陈珈瑶睁开眼睛看了他一眼,随即又闭上了,含着温度计的嘴巴努了努,不过没说什么。而闾丘瀚则自顾自的接着说:“应该是有这个可能的吧,要不然怎么会忽然发烧感冒了,你那一下子,差点没把人家宾馆的柜子给撞出个窟窿……”

陈珈瑶伸腿踢了闾丘瀚一下,闾丘瀚连忙说:“时间到了,五分钟了。”同时伸出手小心翼翼的把温度计从陈珈瑶的口中抽出来,举到与视线平行的位置仔细看着。

两人之间的气氛有些安静的过头了,闾丘瀚蹙着眉仔细的盯着温度计,表情认真又坚决。大约过了半分钟,陈珈瑶开口问:“闾丘瀚,你究竟会不会看?”

闾丘瀚挑了一下眉梢,没说什么,只是把温度计又递到了陈珈瑶的手中。

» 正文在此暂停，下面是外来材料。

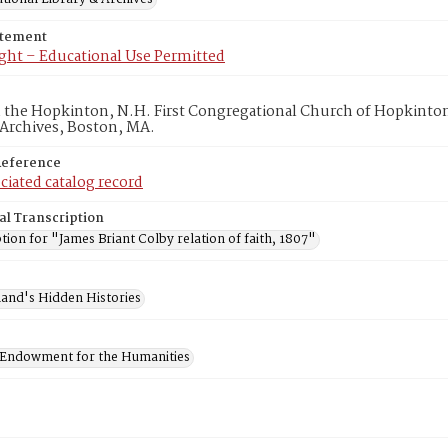
atement
ght – Educational Use Permitted
in the Hopkinton, N.H. First Congregational Church of Hopkinto
 Archives, Boston, MA.
Reference
ciated catalog record
al Transcription
tion for "James Briant Colby relation of faith, 1807"
and's Hidden Histories
 Endowment for the Humanities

陈珈瑶白了他一眼:“要是因为这个害得我再量一次,我就把这个温度计给揹断把里面水银灌你嘴巴里。”

“水银是不是就是古代经常用来毒死人的砒霜?陈珈瑶你要谋害亲夫么……”

陈珈瑶将温度计在自己眼前放平,看了一眼后就报出来一个数字:“三十九度多。”

“要不要去医院,昨天还好好的,怎么会忽然发烧。”

陈珈瑶把温度计递给闾丘瀚,然后倒头就躺回了床上:“睡觉前洗澡,头发没吹干就睡了,可能是因为这个。你自己做饭吃吧,我要睡觉。”

闾丘瀚的手指插入陈珈瑶的发间,果然觉得手里还一片湿气。闾丘瀚起身进了卫生间,拿出吹风机走了出来。陈珈瑶一看那玫红色的吹风机,立刻就把扭到了一边。闾丘瀚用手指扒开她的头发,一缕一缕的认真吹着。闾丘瀚的手指不断拨动着陈珈瑶的头发,偶尔还把她的脑袋从一个方向转到另一个方向。

不一会儿,陈珈瑶的头发就已经彻底干了,闾丘瀚扶起她的头,将她垫在脑袋下的浴巾抽出来。而这个时候,陈珈瑶嘟囔了一句:“恩,还行,技术没退步。”

当初陈珈瑶受伤流产的时候,闾丘瀚是从按摩到穿衣喂药甚至是简单的心理辅导都练习的极为顺手。闾丘瀚没觉得这话有什么好笑,只是用浴巾在她的脸上轻轻的扫了一下,然后就把浴巾以及吹风机放回了卫生间。

做完这一切后,闾丘瀚重新坐在陈珈瑶身边,抚摸着她干燥的头发问:“给你拿点退烧药吧。”

“不吃,等我回家的时候再吃。”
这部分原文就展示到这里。